IBM remains a values driven organisation doing pioneering research that is trying to change the world.
A number of the sessions being presented were around innovations and inventions that can change the world. IBM’s 5 inventions that will change the world in 5 years were all focused around food, and the food supply chain. The presenters of their inventions, which ranged from a mobile phone based scanner to check food for dangerous microbes (with an aim to save lives through food borne diseases) to a new way of recycling previously unrecyclable plastics in a quick easy way (leading to 90% of plastics currently not able to be recycled being able to be) all had personal stories as to why this is important, and valuable to the world. When you put this alongside the Quantum computer which was on display, the focus that remains on diversity in IBM’s workforce and ecosystem and even the provision of recycled multi-use plastic water bottles at IBM Think 2019 and an amazing number of water fountains (to reduce the impact of the conference in plastic single use water bottles) for all participants, it is clear IBM continues to think about the wider world as well as it’s own bottom line, and I know both current and Ex IBMers are proud of this.
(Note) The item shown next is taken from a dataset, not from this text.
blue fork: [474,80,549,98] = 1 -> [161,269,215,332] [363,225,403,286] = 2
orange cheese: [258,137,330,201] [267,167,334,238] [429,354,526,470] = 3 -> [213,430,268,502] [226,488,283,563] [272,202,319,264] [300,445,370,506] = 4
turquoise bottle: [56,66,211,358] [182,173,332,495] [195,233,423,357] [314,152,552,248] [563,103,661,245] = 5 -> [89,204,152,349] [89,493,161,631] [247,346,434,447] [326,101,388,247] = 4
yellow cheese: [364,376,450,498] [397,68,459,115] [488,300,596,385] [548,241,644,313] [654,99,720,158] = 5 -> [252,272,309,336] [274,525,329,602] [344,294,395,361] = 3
SO overall, now the jet lag has finally gone, I look back on an interesting week in San Francisco. IBM Think 2019 maybe does not have the pzazz of some of the newer vendors events, BUT if you want to find a quality group of individuals (a combination of IBM people, partners and customers) together in one place, all looking to do more business but in a way that impacts the world in a positive way, IBM Think 2019 was a good place to start.